I've talked in long ago entries about Gargomel and how she said she couldn't recall why I ended our friendship all those years ago. And I usually simplify it into the basics of breaking friend code and fucking the guy I loved and then fucking the guy I dated to get over that guy. But the truth was that I could forgive all of that, but when the second guy came to me and told me his conscience was killing him because of the racist remarks she made about me, about my skin and body and hair, behind my back...when he told me that this girl was not my friend because no friend would say such awful things about you EVER ...it broke my heart because the reasons she had slept with those guys was not out of your garden variety internalized misogynist competitive spirit, rather she thought I shouldn't be loved by those guys because I was black. She didn't want them. She just didn't want me to feel that I had a right to really be with them.
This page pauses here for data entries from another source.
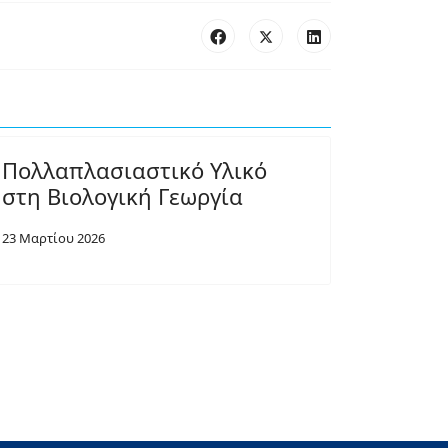
Πολλαπλασιαστικό Υλικό
στη Βιολογική Γεωργία
23 Μαρτίου 2026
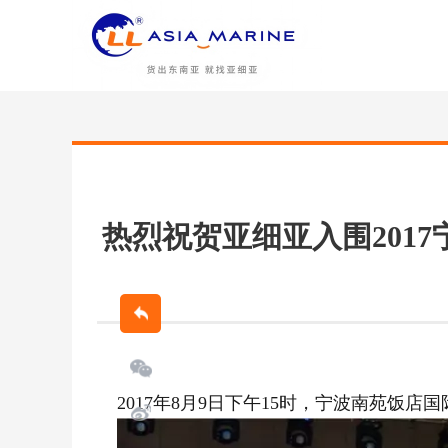
热烈祝贺亚细亚入围201
2017年8月9日下午15时，宁波南苑饭店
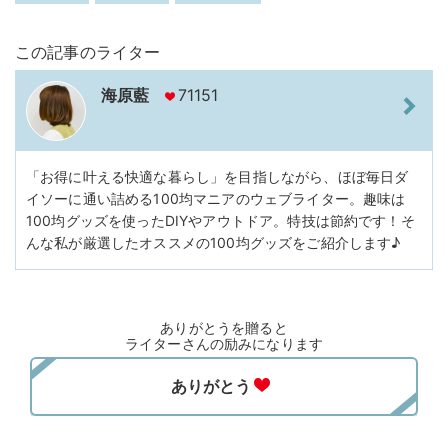
この記事のライター
海原藍
71151
「お得に叶える快適な暮らし」を目指しながら、ほぼ毎日ダ
イソーに通い詰める100均マニアのウェブライター。趣味は
100均グッズを使ったDIYやアウトドア。特技は節約です！そ
んな私が厳選したオススメの100均グッズをご紹介します♪
ありがとうを贈ると
ライターさんの励みになります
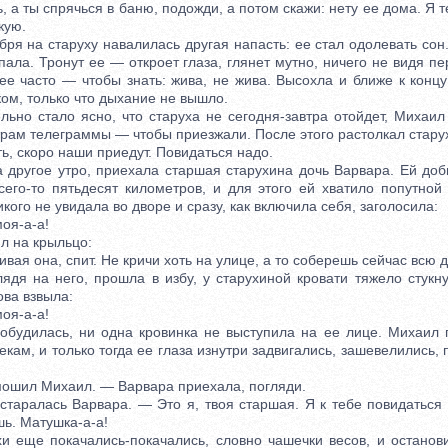
, а ты спрячься в баню, подожди, а потом скажи: нету ее дома. Я т
кую.
я на старуху навалилась другая напасть: ее стал одолевать сон.
спала. Тронут ее — откроет глаза, глянет мутно, ничего не видя пе
 ее часто — чтобы знать: жива, не жива. Высохла и ближе к кон
ом, только что дыхание не вышло.
но стало ясно, что старуха не сегодня-завтра отойдет, Михаил
трам телеграммы — чтобы приезжали. После этого растолкал стару
 скоро наши приедут. Повидаться надо.
ругое утро, приехала старшая старухина дочь Варвара. Ей доб
сего-то пятьдесят километров, и для этого ей хватило попутно
кого не увидала во дворе и сразу, как включила себя, заголосила:
я-а-а!
 на крыльцо:
я она, спит. Не кричи хоть на улице, а то соберешь сейчас всю 
я на него, прошла в избу, у старухиной кровати тяжело стукну
ова взвыла:
я-а-а!
удилась, ни одна кровинка не выступила на ее лице. Михаил 
ам, и только тогда ее глаза изнутри задвигались, зашевелились, 
шил Михаил. — Варвара приехала, погляди.
алась Варвара. — Это я, твоя старшая. Я к тебе повидаться 
ь. Матушка-а-а!
еще покачались-покачались, словно чашечки весов, и останови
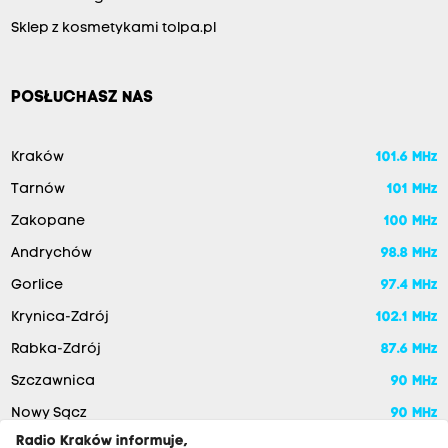
Sklep z kosmetykami tolpa.pl
POSŁUCHASZ NAS
Kraków
101.6 MHz
Tarnów
101 MHz
Zakopane
100 MHz
Andrychów
98.8 MHz
Gorlice
97.4 MHz
Krynica-Zdrój
102.1 MHz
Rabka-Zdrój
87.6 MHz
Szczawnica
90 MHz
Nowy Sącz
90 MHz
Radio Kraków informuje,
It made me hate her. More than I have ever hated anyone in my life. Because it made me feel that there was no one with white skin that I could be safe with. That I would have to put up my guard again, be isolated emotionally again, because apparently I couldn't tell who underneath it all was still really racist. I hated her for making it harder for me to accept anyone white as being genuine. It took me years to get over it and back to trusting my intuition, judging people as individuals, not throwing the baby out with the bathwater. But before I got over it, I severed ties with anyone I suspected might be anything like her. Anyone I thought was fetishizing me. Anyone I felt might secretly classify their time with me as 'slumming', I kicked loose. And eventually I reconnected with her, but even now, I look at her and feel I don't actually know whether she's changed or if at the core, she would know how to be a better friend to me if I were white.

Which is maddening, you know? Because to a certain degree it is like being gaslit by your entire country, every day of your life. You encounter all these micro-aggressions and aggressive-aggressions and there is no recourse for fixing them. I am reduced to my ethnicity on a regular basis at work (for instance when a department supervisor I work with jokingly called me a 'trap star'***. EXCUSE ME?), but if I make any kind of complaint about it, then I'm playing the race card. I am told by mainstream media that I am the one who is sensitive, misunderstanding, misconstruing, misreading, over reacting. But just because you're paranoid doesn't mean you're wrong.

It's enough to make you want to burn a city to the ground.